Tuesday, October 15, 2013

Culture Shock

Shock. Adjustment. W Curve. Stress.

I knew this phrase before. But I hadn't read much about it.

Okay, anything about it.

The word shock connotates a kind of violence. A jolt that stops the heart before it can catch its step and keep beating. The sudden chance of everything. Explosive. Traumatic. It happens all at once and it hurts and rings in your now deaf ears.

Moving to Bulgaria wasn't like that. Moving here felt like normal life. I didn't notice anything that looked or felt like shock or a shut down. It just felt like normally hard weeks or normally good weeks.





 But the past two weeks have been hard. Which pissed me off. It was hard and, literally, nothing was really wrong. I got a cold. I tried to cook things. I taught in something resembling a normal routine.

My insides were not having it. I was wallowing and I didn't know in what. The whole process scared me.

Then I remembered the phrase "culture shock". I looked it up. Did some reading. Read the descriptors from NorthWestern here.

Let's see if I qualify, shall we?

Exhaustion, fatigue, or changes to your appetite / Insomnia, difficulty establishing sleep patterns.
Check. I can't fall asleep at anywhere like the right times at night. My appetite is out of control weird.

Major concern over small health problems. / Heightened anxiety about sleeping arrangements.
Check. The way I flipped out at camp about the fleas. Or my fears when I first slept in my bed in Dobrich.

Homesickness
Check. Sorry Fraleigh. You get the brunt of this.

Fits of anger and frustration or depression alternating with elation
Check. (Snorts of deep bellied laughter) How did they know?!

Superior attitude expressed by complaints.
Check. It's kind of fun to boast about how my water cuts out or how I mounted a mini-war  with my apartment to make it livable.

Feelings of rejection, isolation, and loneliness.
Check. Am I just too weird to talk to, oh fellow teachers?

Feeling like a child. 
Check. Especially when I first arrived and couldn't buy food for myself, transport myself, find clothes by myself, talk by myself, etc.

 So that's why I've been such a mess!

I'm leaning towards using the term Culture Stress. Stress connotates a long term situation. A subtle strain that continues and continues until fatigue sets in and the heart rate still tries to rise. It happens during sleep and during waking hours.

I skipped the honeymoon stage. Or I totally had it last summer. This year, I jumped straight into the frustrations. Remember that post about my crying uncontrollably?

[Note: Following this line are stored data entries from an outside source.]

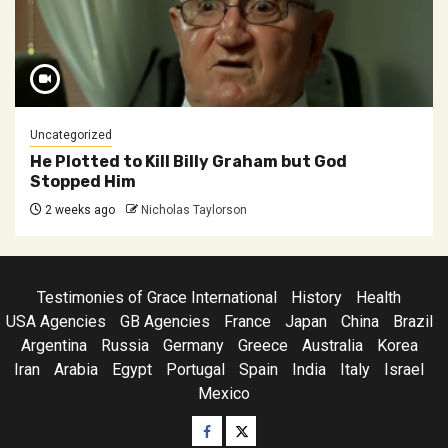
Uncategorized
He Plotted to Kill Billy Graham but God
Stopped Him
2 weeks ago
Nicholas Taylorson
Testimonies of Grace International
History
Health
USA Agencies
GB Agencies
France
Japan
China
Brazil
Argentina
Russia
Germany
Greece
Australia
Korea
Iran
Arabia
Egypt
Portugal
Spain
India
Italy
Israel
Mexico
Facebook
Twitter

The biggest difference between my perception and the reality of culture stress has been the direction of it. I imagined it to be a selfish rejection of the new culture. I didn't know that it could become self directed. It is a tense assessment that something is wrong. Depending on your personality, it can be outwards directed, usually at the problems in the new culture, expressed as frustration and anger and complaints. Or it can be internalized. Something is wrong with me. I'm the failed one. I can't speak the language, I can't solve my own problems, I'm the problem. That's definitely the direction I've gone.

Internalizing. Expressed as depression.

Which is just as misplaced an emotion as complaints about the culture. I'm learning. I'm trying. It will take time.

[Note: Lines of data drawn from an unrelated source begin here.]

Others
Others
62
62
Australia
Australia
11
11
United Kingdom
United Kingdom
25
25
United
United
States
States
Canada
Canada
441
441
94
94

Realizing this made everything so much easier.

And those moments of elation! Aren't they worth it? When I go to a new salsa class and dance really well even though I can't understand the teaching. When I buy a ticket with no problem. When some of my students tell me that Marinka, the lady who owns the corner store, says that my Bulgarian is very good. The fact that I know Marinka's name at all. When a student tells me that they loved my hashed up attempt at a lesson. When I start to put names together of students interested in ballroom dancing. When I successfully order something anywhere. When I know what a student said when they cursed out their neighbor in a combo of Bulgarian and Turkish and can address the problem.

Eventually, it will settle out. Things will be clearer. I'll panic less. Work harder when I stop wallowing in my feeling of childlike helplessness. I'll have the courage to pick up my GRE practice homework again and I'll have the courage to finally start learning new Bulgarian phrases again and I'll have the courage to go out and take longer walks because I won't be scared of losing my way.

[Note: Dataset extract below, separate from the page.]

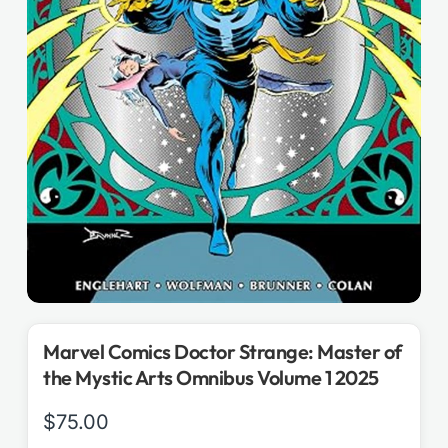
Marvel Comics Doctor Strange: Master of
the Mystic Arts Omnibus Volume 1 2025
$
75.00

Today is a new day. Let's go.



1 comment:

andafterthestorm said...

Ah yes, culture shock. It was initially pretty subtle for me when I moved overseas. I had three weeks of a honeymoon and then boom, reality hits, this whole, "oh wait, this is my life now."

I can totally relate to much of what you're sharing. It sounds like you are coming into a good place and taking it all head on. I found that just realizing what was happening made a huge difference.

Thanks for openly and honestly sharing your experience!